[Extrait]
Les chercheurs du CNRS dotés d’un outil d’IA conversationnelle développé par Mistral

Après 10 000 agents de l’Etat en octobre 2025, ce sont les agents de l’organisme public de recherche qui peuvent désormais se servir d’un chatbot d’IA «sécurisé» développé par l’entreprise française.

L'agent conversationnel développé pour le CNRS permet de traduire des textes, faire des synthèses de documents et fournir de l’aide à la reformulation et à la recherche sur le web. (Jean-Marc Barrere/Hans Lucas. AFP)
Publié le 03/02/2026 à 12h50

Depuis le 17 décembre, les 35 000 chercheurs et agents du Centre national de la recherche scientifique (CNRS) ont une nouvelle corde à leur arc. L’organisme public et l’entreprise française Mistral AI ont communiqué ce mardi 3 février sur le déploiement d’un outil d’intelligence artificielle (IA) conversationnelle baptisé «Emmy» et développé spécialement par la start-up tricolore pour assister les chercheurs du CNRS.

Cet agent conversationnel permet de traduire des textes, faire des synthèses de documents et fournir de l’aide à la reformulation et à la recherche sur le web. L’objectif est évidemment pratique mais présente aussi un enjeu stratégique de taille, comme l’a souligné François Pouget, directeur général délégué aux ressources du CNRS, dans un communiqué : «Aujourd’hui, le marché de l’IA générative et des grands modèles de langage est largement dominé par les Etats-Unis et par la Chine. Seuls quelques fleurons européens, comme le français Mistral AI, proposent des alternatives. Or il est nécessaire que nous puissions proposer une solution sécurisée à tous nos agents.»

[Consignes de l'exercice]
1. Selon l'article, comment s'appelle l'outil d'IA conversationnelle déployé au CNRS ?
2. Résumez l'article sur l'outil d'IA du CNRS en deux phrases.
3. Mettez à jour le passage de l'article, de « Les chercheurs du CNRS dotés » à « par l’entreprise française. », en remplaçant « chatbot » par « agent conversationnel ».

[Extraits d'enregistrements]
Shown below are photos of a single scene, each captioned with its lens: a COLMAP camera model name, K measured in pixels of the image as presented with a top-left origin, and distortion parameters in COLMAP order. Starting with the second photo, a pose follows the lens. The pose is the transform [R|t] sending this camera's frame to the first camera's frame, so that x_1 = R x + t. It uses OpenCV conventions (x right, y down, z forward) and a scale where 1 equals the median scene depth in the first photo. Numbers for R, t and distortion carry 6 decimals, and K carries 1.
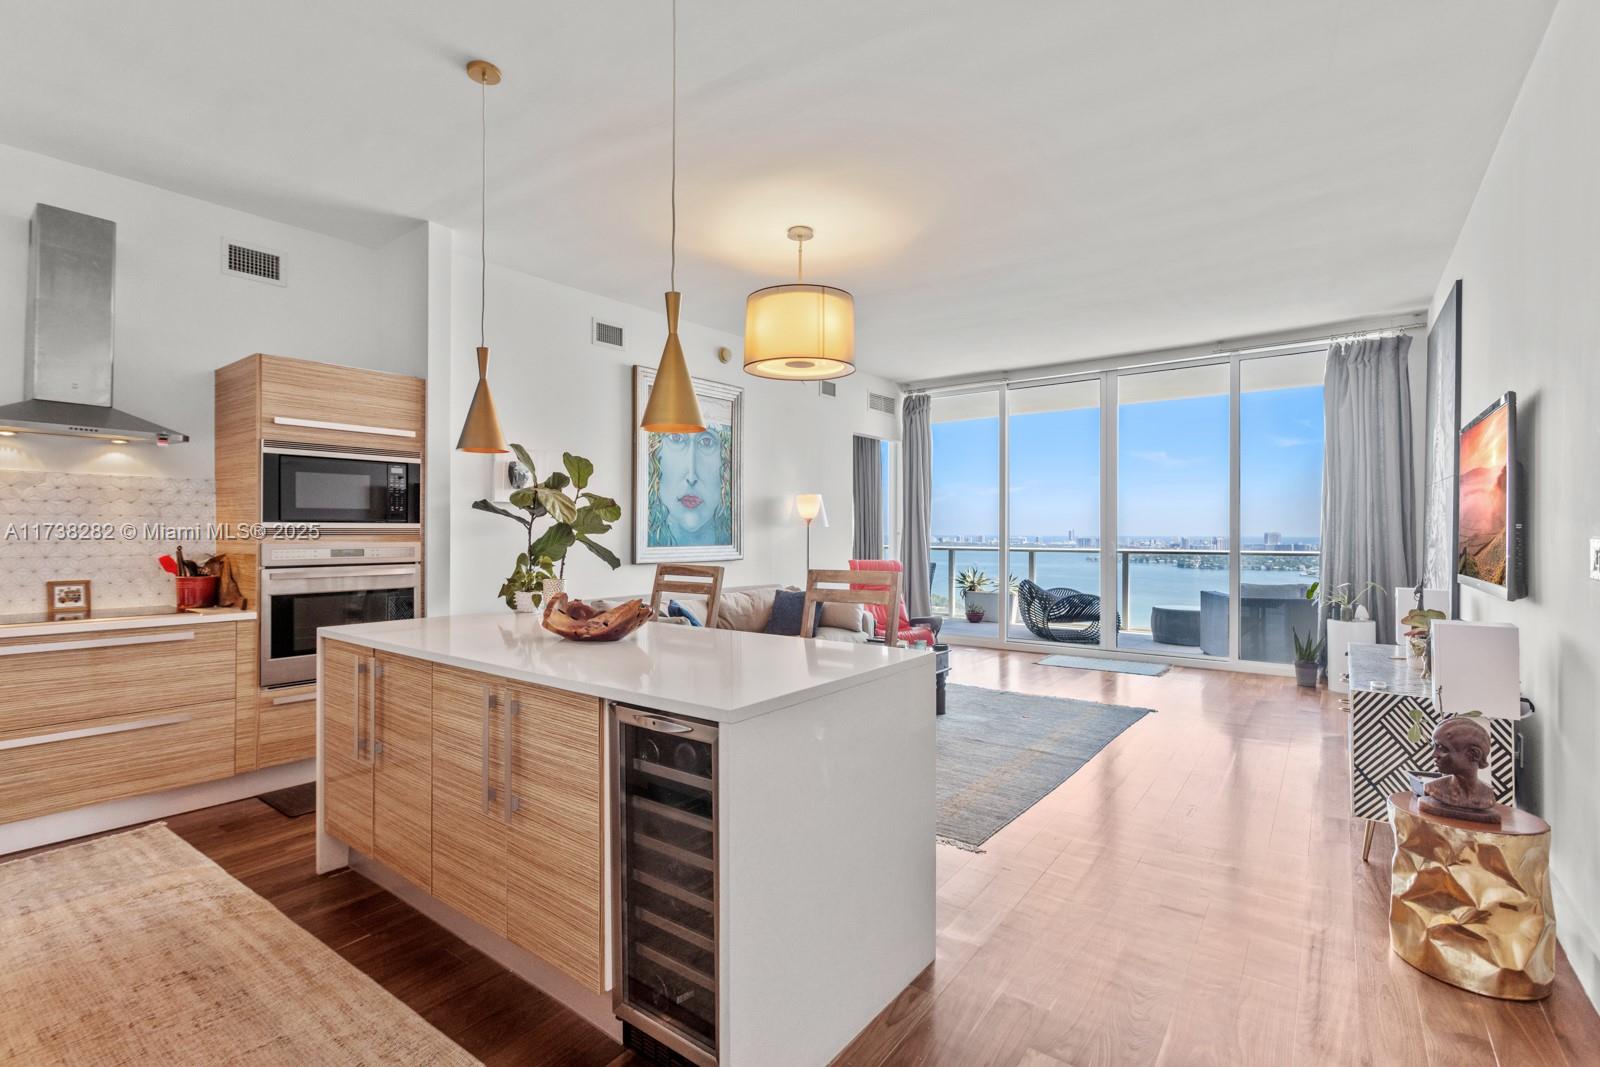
lens RADIAL K [[755.3, 0, 787.8], [0, 755.3, 529.0], [0, 0, 1]] dist [-0.003423, 0.000921]
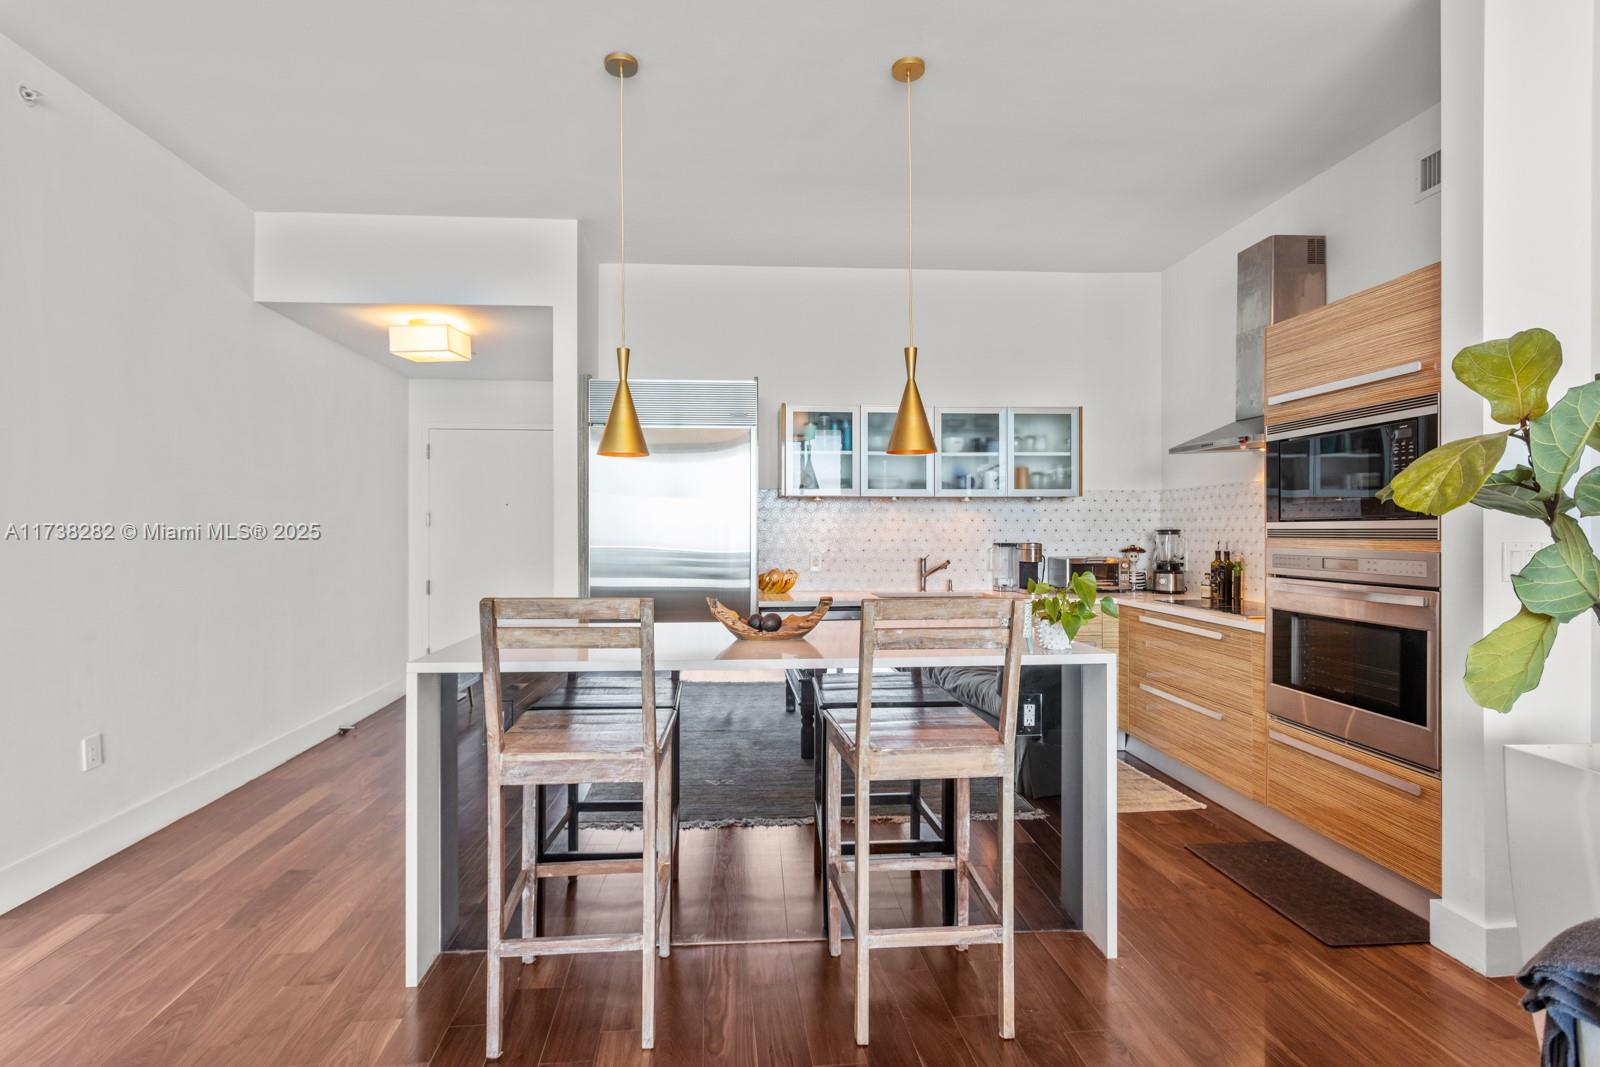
lens RADIAL K [[755.3, 0, 794.8], [0, 755.3, 532.5], [0, 0, 1]] dist [-0.003423, 0.000921]
pose [[-0.738484, -0.000089, -0.674271, 0.280754], [0.000582, 1.000000, -0.000770, 0.003181], [0.674271, -0.000961, -0.738483, 1.238771]]
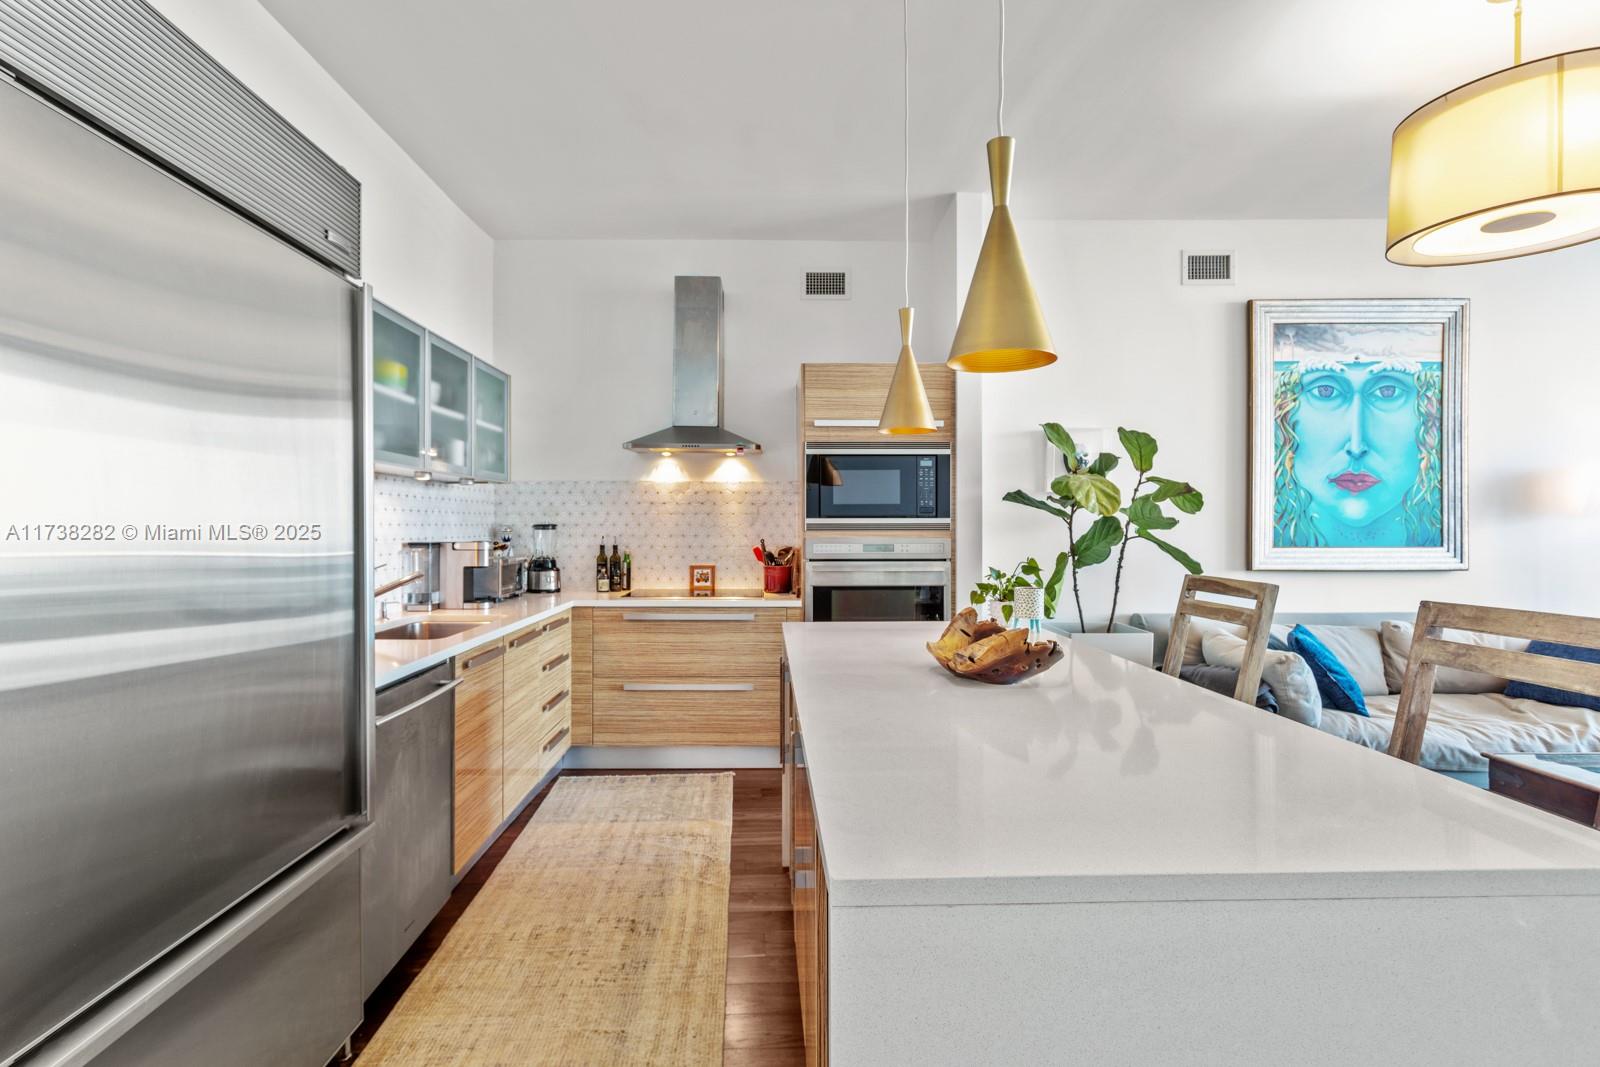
lens RADIAL K [[755.3, 0, 785.2], [0, 755.3, 526.4], [0, 0, 1]] dist [-0.003423, 0.000921]
pose [[0.628603, -0.001089, -0.777725, 0.128431], [0.003885, 0.999991, 0.001740, 0.000595], [0.777717, -0.004115, 0.628602, 0.283241]]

[Exercices corrigés]
1. Il s'appelle « Emmy ».

2. Depuis le 17 décembre, les 35 000 chercheurs et agents du CNRS disposent d'« Emmy », un outil d'IA conversationnelle développé spécialement par Mistral AI pour traduire des textes, synthétiser des documents et aider à la reformulation et à la recherche sur le web. Selon François Pouget, cet outil répond aussi à un enjeu stratégique : le marché de l'IA générative est dominé par les Etats-Unis et la Chine, et il faut proposer une solution sécurisée à tous les agents.

3.
Les chercheurs du CNRS dotés d’un outil d’IA conversationnelle développé par Mistral

Après 10 000 agents de l’Etat en octobre 2025, ce sont les agents de l’organisme public de recherche qui peuvent désormais se servir d’un agent conversationnel d’IA «sécurisé» développé par l’entreprise française.